Eskişehir’de tablo kırmızıya döndü

Eskişehir’de koronavirüs vakalarındaki artış kaygıya neden olmaya devam ediyor. Yaklaşık 875 bin nüfuslu kentte mart ayından bu yana 125’i son 10 günde olmak üzere toplam 427 kişi koronavirüs nedeniyle hayatını kaybetti. Koronavirüs tedavisi yapılan Yunus Emre Devlet, Kent Hastanesi ve Osmangazi Üniversitesi Tıp Fakültesi hastanelerinin pandemi servislerinde 185’i ağır bakım olmak üzere yaklaşık 780 kişi koronavirüs tedavisi görüyor.
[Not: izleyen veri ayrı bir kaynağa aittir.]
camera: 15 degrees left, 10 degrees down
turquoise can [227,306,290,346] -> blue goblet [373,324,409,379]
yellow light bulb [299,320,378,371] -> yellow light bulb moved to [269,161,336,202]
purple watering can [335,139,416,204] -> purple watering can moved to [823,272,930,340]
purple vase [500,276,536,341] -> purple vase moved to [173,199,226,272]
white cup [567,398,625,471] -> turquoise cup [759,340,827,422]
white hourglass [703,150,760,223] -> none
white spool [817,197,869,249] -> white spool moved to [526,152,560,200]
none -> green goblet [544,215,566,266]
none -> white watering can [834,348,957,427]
Test sonuçları müspet olmasına karşı önemli belirtisi olmayan 5 bin 800 kişi ise konutlarında tedavi ediliyor.
HES RİSK HARİTASI KIZARDI
Eskişehir’deki koronavirüs olaylarındaki artış Sıhhat Bakanlığı’nın HES taşınabilir uygulamasına da yansıdı. Eskişehir’in risk haritası son 1 ayda kentin neredeyse tamamında ‘yüksek risk’ manasına gelen kırmızı renge boyandı. Eskişehir’de genel olarak maske zorunluluğuna uyulduğu gözlenirken, bilhassa tramvay ve halk otobüsleri üzere toplu taşıma araçlarında toplumsal aralık kuralına dikkat edilmemesi ise tasa yaratıyor.
‘İYİCE RENKLİ OLMUŞUZ, BERBATA YANLIŞSIZ GİDİYORUZ’
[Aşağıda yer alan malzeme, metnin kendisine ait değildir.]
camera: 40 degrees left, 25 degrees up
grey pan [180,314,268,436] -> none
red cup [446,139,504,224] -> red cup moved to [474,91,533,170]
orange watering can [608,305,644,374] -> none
HES taşınabilir programı üzerindeki risk haritasını görenler ise bu durumu önlem almayanların bir sonucu olarak pahalandırıyor. Hasan Yılmaz, risk haritasında kentin tamamının kırmızı olmasını “İyice renkli olmuşuz, berbata hakikat gidiyoruz” diyerek yorumlayıp, “İnsanların dışarı çıkmaması lazım. Bu cumartesi geçen haftaya nazaran biraz daha iyi. Eskişehir’in haritasını Hekimler ve Hamamyolu caddelerinden görürsünüz. Ancak görünüm çok berbat. Dediğim üzere felaket” dedi.
‘RİSKİN ŞUURUNDAYIZ LAKİN HAYAT DA DEVAM EDİYOR’
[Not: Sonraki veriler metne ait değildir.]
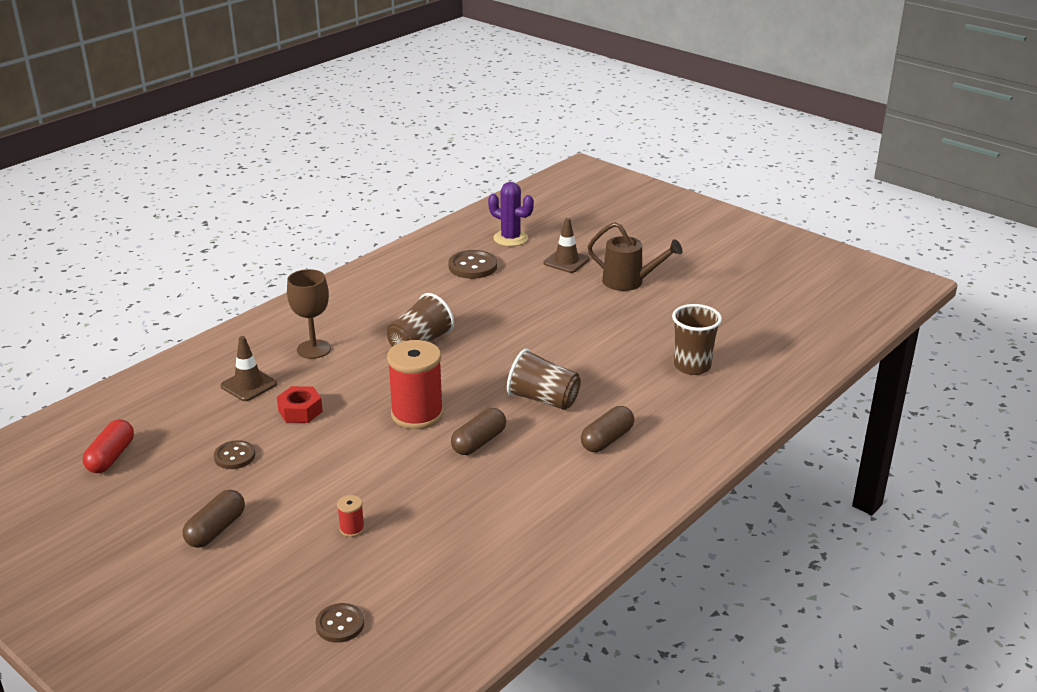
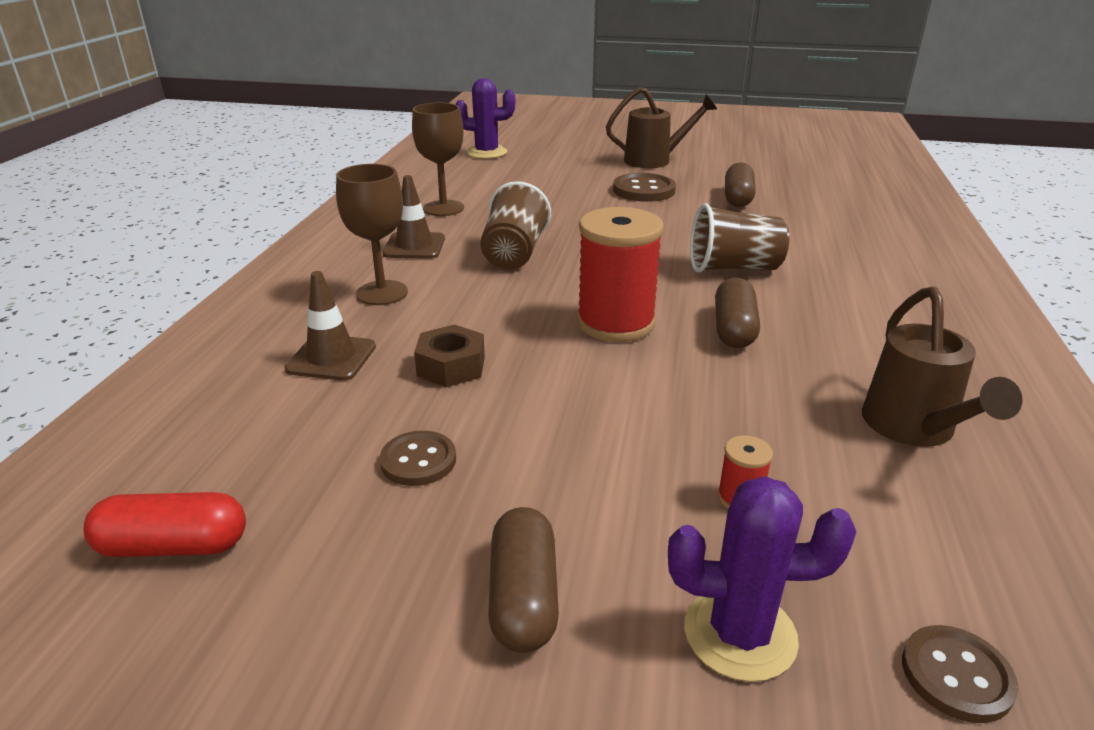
camera: 30 degrees left, 0 degrees up
red capsule [83,420,134,473] -> red capsule turned 75 degrees counterclockwise [83,492,246,557]
red nut [277,386,323,423] -> brown nut [414,324,485,387]
brown button [448,250,497,279] -> brown button moved to [613,173,676,202]
brown traffic cone [544,218,590,273] -> brown traffic cone moved to [382,175,445,259]
brown capsule [581,406,634,452] -> brown capsule moved to [725,162,756,207]
brown cup [672,304,722,375] -> none
none -> brown goblet [412,103,464,216]
none -> purple cactus [668,476,856,682]
none -> brown watering can [862,287,1023,447]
Özel şirkette çalışan Gürkan Tomsuk da riskin farkında olduklarını lakin ister istemez beşerlerle temas halinde bulunduklarını kaydederek, “Üzülüyorum. İnsanların bu virüsle savaşması makus bir şey. Aslında konutta oturmamız gerekiyor lakin şu an dışarı çıkmak zorundayız. Hayat devam ediyor. Ben özel dalda çalışan bir beşerim. Yalnızca bir gün müsaadem var. Bugünde de kendi gereksinimlerimi sağlamak zorundayım. İşe gidip gelirken aslında dışarı çıkıyoruz. Bir sürü insan ile zati temas halindeyiz. Şu manzara sahiden içler acısı bir durum. Yeri geliyor bizlerin de kurallara uymadığı anlar oluyor. Tam uyuyoruz, diyen palavra söyler. Zira ister istemez bir yerler dokunuyoruz. Şu an elimde bir poşet tutuyorum lakin 1 dakika evvel bunu diğeri tutuyordu. Bana bunu veren insan tutuyordu. Ben şu an elimi dezenfekte etmedim, risk altındayım. Bunun şuurundayız ancak hayat da devam ediyor. Yapabileceğimiz en savunmalı halde kendimizi müdafaaya çalışıyoruz. Allah’a şükür başımdan bu türlü bir şey geçmedi, inşallah da bu türlü bir hastalığa yakalanmam” diye konuştu.